Primetime Part I (Video via: YouTube/WeedIsJustAPlanttt)
Despite the brooding drama built into the upcoming Jon Jones-Rashad Evans title fight at UFC 145, the latest installment of the UFC Primetime franchise has a decidedly more mature aura about it. No more fire-alarm monologues, no more interviews with grade school teachers. We’re dealing with big people problems. Rashad Evans has lost just about everything in his life over the past year, and he places a lot of that blame on the shoulders of his former teammates. While other matchups may have produced more vitriol for the cameras, few have the depth behind them as this rivalry.
“He has a book of notes that he takes, and it’s like a book of moves, and he reads this book of moves so that way when he fights the moves are fresh in his head. So I go in there in the locker room to wish him luck and I’m giving him daps and hugs and I’m going to warm him up, and I go and sit next to him when he’s looking at the book of notes and he covers it, and he puts it down and he looks at me. I’m like, ‘Damn, bro, it’s like that?’ Like, ‘For real?’ So then I knew at that point that I was next on the menu.” Rashad Evans, on the first time he realized he and Jones were destined to be better enemies than friends.
We start off in sunny Florida with an establishing shot of Rashad’s new crib. Over the past 12-months he’s divorced his high school sweetheart, severed ties with his ‘family’ at Jackson’s MMA Academy, and packed his bags for Florida to begin life anew. That’s a hell of an upheaval, and it must be taking an emotional toll on Rash…damn, did you see that ‘lac? Suga’s going to be alright, y’all.
“A few years ago Greg Jackson approached me with the idea of having Jon Jones join the camp. And I was like, ‘Man, this kid looks pretty good. He looks like an up and coming guy.’ And I was like, ‘Greg, I don’t really feel comfortable with him coming on the team, being that he’s going to be somebody that I got to compete against.’ And Greg was like, ‘No, no buddy. It’s not going to be like that. We’re family. We’re brothers. We’ll never have to fight each other.’ And I was like, ‘Yeah, but still, I just don’t feel comfortable with the idea.’ And Greg was like, ‘Listen, trust me. You will not have to fight him, and if you do have to fight him I’m with you 100%.’ ” Rashad Evans, doing a pretty good impression of a goofy white dude. No wonder he’s so adept at spotting those ‘fake ass white boys‘.

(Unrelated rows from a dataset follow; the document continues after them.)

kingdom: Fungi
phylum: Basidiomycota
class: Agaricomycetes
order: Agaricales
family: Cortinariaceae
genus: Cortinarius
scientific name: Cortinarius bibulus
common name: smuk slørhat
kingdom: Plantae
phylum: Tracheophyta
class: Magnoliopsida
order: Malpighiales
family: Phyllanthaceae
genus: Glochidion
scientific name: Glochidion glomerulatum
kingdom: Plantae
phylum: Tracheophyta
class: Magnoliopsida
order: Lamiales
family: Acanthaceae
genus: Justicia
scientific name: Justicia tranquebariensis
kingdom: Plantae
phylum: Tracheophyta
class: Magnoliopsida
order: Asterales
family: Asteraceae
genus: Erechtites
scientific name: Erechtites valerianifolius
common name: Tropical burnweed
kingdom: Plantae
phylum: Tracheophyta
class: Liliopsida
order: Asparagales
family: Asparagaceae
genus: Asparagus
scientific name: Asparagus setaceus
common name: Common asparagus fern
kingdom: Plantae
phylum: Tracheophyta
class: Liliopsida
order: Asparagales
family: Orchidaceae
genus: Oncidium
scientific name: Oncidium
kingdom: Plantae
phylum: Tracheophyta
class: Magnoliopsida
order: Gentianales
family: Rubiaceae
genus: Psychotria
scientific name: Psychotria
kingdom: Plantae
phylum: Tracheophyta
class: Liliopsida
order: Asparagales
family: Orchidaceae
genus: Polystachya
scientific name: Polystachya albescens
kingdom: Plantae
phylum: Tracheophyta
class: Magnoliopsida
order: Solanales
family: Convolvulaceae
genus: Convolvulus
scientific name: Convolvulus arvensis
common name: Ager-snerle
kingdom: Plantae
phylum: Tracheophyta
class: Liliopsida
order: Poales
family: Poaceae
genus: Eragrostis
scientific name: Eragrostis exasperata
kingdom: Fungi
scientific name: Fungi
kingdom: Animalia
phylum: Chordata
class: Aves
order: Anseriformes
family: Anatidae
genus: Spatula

“You know, it made me feel angry at first. I was full of emotions and I was just more like, ‘Man, fuck Greg.’ You tell me that it would never happen, you’re guaranteeing me that I’ll never have to fight somebody, and I go off of your word, and then it turns around and it happens just the way that I thought it would happen? Then you turn around and say, ‘Alright, I’m going to stick with him’? That’s a betrayal.” Rashad Evans, summing up a year of drama and saving me the need for 100 hyperlinks in a single, tidy quote.
“I remember growing up, we really didn’t have anything, but my parents were so loving that we never really realized how poor we were, because we had so much love in our home. And my job as a father is to outdo my father, and to show him that he raised a great man. And I’m out here trying to get it, not really for me at all but for my family and for my family’s future.” Jon Jones, appreciating his roots. To this day he carries that photo of his father posing on the hood of his busted up El Camino in his back pocket for a little extra motivation.
“Rashad Evans realized that I was becoming the best fighter and that I was in line for the title shot, and that’s when he made me seem as if I wanted to challenge him. And I didn’t want to challenge him. The only thing I always wanted to do was to fulfill my dream of being the number one fighter in the world. To this day, I’ve never challenged Rashad at all.” Jon Jones, who believes that the drama between the two is as one-sided as the fight will be.
“Yeah I feel bad for Rashad. You know, I miss the guy. Actually me and Jon were talkingabout how much fun he was and he’d always make us laugh. So there’s no negative animosity on our end. Especially not on my end.” Greg Jackson, coping with the breakup like a real man, who is naturally sharing a laugh in bed with his hot new girlfriend while the recently-divorced ex-wife is crying alone in her shabby one-bedroom apartment dealing with the four kids and the dog.
“Rashad was the one who got bypassed through hard work, and he was the one who needed to find a way to challenge me for the light-heavyweight championship. And that’s why Coach Jackson, Coach Winklejohn and everyone on this team is backing me to the fullest in the is fight. Because I’ve done nothing wrong.” Jon Jones, giving all credit to hard work when we know full well that God has a history of protecting him while saying ‘to hell’ with everyone else.
“Rashad fighting me out of anger, you know it actually excites me because it’s going to deteriorate his game. He’s really going to realize that he’s wasted the last three or four months of his life training for this fight because he’s not going to win.” Jon Jones, who in his youth doesn’t yet realize that win or lose it’s not a wasted training camp if you share intimate moments with those around you.